41Il a fallu convenir de l’impropriété de l’expression « literatura del desastre » pour désigner une certaine littérature éclose vers 1898, mais rien ne s’oppose à ce qu’on utilise l’expression « literatura del dolor » pour qualifier une imposante somme d’ouvrages, essais, articles, poésies... où, autour du terme central dolor, rayonnent quantité de substantifs qui précisent, dans l’ordre des réactions intellectuelles ou affectives, tout l’accompagnement varié de cette douleur irradiante.

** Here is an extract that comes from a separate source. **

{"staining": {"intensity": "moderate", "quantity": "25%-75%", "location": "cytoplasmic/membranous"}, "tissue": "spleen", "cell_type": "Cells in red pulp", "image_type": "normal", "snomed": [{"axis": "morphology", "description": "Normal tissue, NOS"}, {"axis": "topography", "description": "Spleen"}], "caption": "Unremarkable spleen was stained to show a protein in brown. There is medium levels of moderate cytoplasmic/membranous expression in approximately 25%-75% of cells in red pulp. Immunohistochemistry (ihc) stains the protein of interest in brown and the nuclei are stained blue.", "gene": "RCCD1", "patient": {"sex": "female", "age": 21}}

Et, pour le coup et par contraste, le vocabulaire employé pour dire la « douleur ilustrada » au XVIIIe siècle apparaît singulièrement réduit, sans doute parce que la douleur n’est jamais longuement analysée, mais s’appréhende, parfois implicitement, à travers des situations circonstancielles (le dénuement, l’oppression, l’injustice...)· A la fin du siècle suivant, parce que le corpus littéraire est incomparablement plus vaste, mais surtout parce que la douleur (« el dolor », « las dolencias », « el sufrimiento »...) est – si on peut dire – exploitée, orchestrée, soupesée, décortiquée, métaphorisée, elle naît ou s’assortit d’une bonne demidouzaine de réactions ou d’impressions telles que le dégoût ou répulsion (« el asco », « la asquerosidad » pour Blasco Ibáñez)44, la honte (« la vergüenza », « el sentimiento de haber hecho el ridículo » pour Azaña)45, la désillusion (« el desengaño »), la démoralisation, la tristesse, l’accablement, l’angoisse, l’amertume (« desdichas y amarguras » dans une chanson), la colère ou indignation (« la rabia » dans une autre chanson)...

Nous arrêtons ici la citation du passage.